The second thing was a more personal reaction against what I saw as hypocrisy. Toward the beginning of Connie's visits to the future, she is introduced to the concept of interspecies sign languages, which have apparently been developed for use between humans and most animals they come into contact with regularly, from cats to cows. Connie asks if they talk to cows before killing them, and Luciente explains that being fairly self-sufficient in their plant production, they don't eat much meat, and when they do it's only for specific occasions and they tell the herd what they are doing. This suggests a certain level of intelligence in animals, and a near-equal respect for human and animal life. As a vegan, this thrilled me. I was later disappointed to find that in nearly every meal afterward, some meat was being eaten (sometimes several different types of meat!), and the killing of animals is treated pretty lightly. This and many other unrelated things told me that this ideal society was not without its contradictions and was still growing. I suppose I can appreciate the realism of that.

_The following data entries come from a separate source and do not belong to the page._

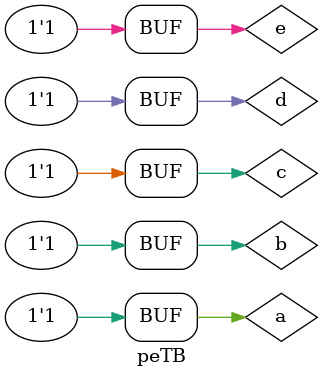
<source format=v>
`timescale 1ns / 1ps


module peTB();
    reg a,b,c,d,e;
    wire o1,o2;
    
code uut(.A(a),.B(b),.C(c),.D(d),.E(e),.O1(o1),.O2(o2));
    initial
        begin
          a=1; b=1;c=0;d=1;e=0;
          #50
          a=0; b=0;c=0;d=1;e=1;
          #50
          a=0; b=0;c=1;d=1;e=1;
          #50
          a=0; b=1;c=1;d=1;e=1;
          #50
          a=1; b=1;c=1;d=1;e=1;
        end
endmodule

</source>
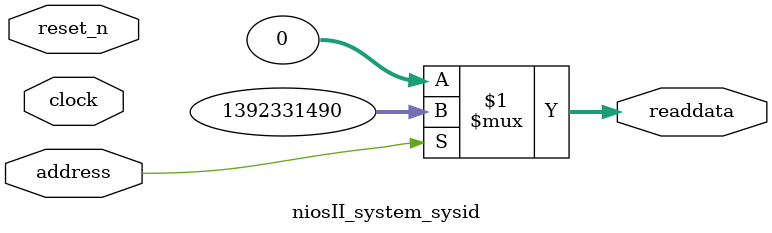
<source format=v>

`timescale 1ns / 1ps
// synthesis translate_on

// turn off superfluous verilog processor warnings 
// altera message_level Level1 
// altera message_off 10034 10035 10036 10037 10230 10240 10030 

module niosII_system_sysid (
               // inputs:
                address,
                clock,
                reset_n,

               // outputs:
                readdata
             )
;

  output  [ 31: 0] readdata;
  input            address;
  input            clock;
  input            reset_n;

  wire    [ 31: 0] readdata;
  //control_slave, which is an e_avalon_slave
  assign readdata = address ? 1392331490 : 0;

endmodule




</source>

Speaking of realism, there was one more thing I struggled with. I know that some people are born into lives where hardly anyone they encounter will show kindness toward them. But to have so many people treat Connie like dirt, like something less than human, made it hard for me to fully connect with the world this story is set in. I've always thought that a good antagonist or villain should show some glimmer of goodness, of humanity, because otherwise they are not really a character. These doctors and nurses barely felt like characters to me for that reason, despite small details being thrown around about their personal lives. Perhaps this shows my privilege more than anything else, but the behavior of all the staff at the mental hospital seemed so hard to fathom. The only kind of perspective I could put it in was to remember that human beings ran the death camps of the holocaust as well, so once a person is categorized as less than human, there is no limit to how much one's empathy toward them can be removed.

I have barely mentioned any of the characters from the future, and that is not for lack of good ones! On the contrary, Connie meets so many people, all distinct, that if I started describing a few I would end up having to talk about too many. There is so much packed into this book—explorations of social conditions, economic conditions, concepts of family, grieving, coming of age, attachment, patriarchy… the list goes on. It all feels natural in the context of Connie comparing the future she visits with her hellish present. She has to process her feelings on who she is in relation to this future, and how she has lived her life fighting for things which everyone either has or does not need in the future possible world… because it is only one possible world, and depending on her choices in the present it may not come to exist.

I could go on about this book for pages and pages. An entire college course could be built around this book, there is so much that it touches on. On the acknowledgements page, we find out that Piercy did a lot of hands-on research, talking to people who have been in mental institutions, and even sneaking in to some places to get a firsthand look. Knowing that much of the darkness in this book is based on reality makes it very difficult to read in places. There are moments of Connie's life that are so low I felt ashamed reading them, and yet people have lived through as bad or worse. I grew to respect both the author and Connie as a character, for coming through with some dignity, some perspective still. But the message of this book that is most piercing perhaps is how society creates its own enemies, its own insanity, either as tools to play out the power of the arrogant or else by fearing differences to the point of calling difference a disease.

I will be thinking about this book for a long time. I suspect it will haunt me, both the darkness of Connie's present and the light of the future imagined. Although I wouldn't recommend it for everyone (I found some moments slightly traumatic, and there was too much sex for my taste), it is an important book which should be talked about much more than it is.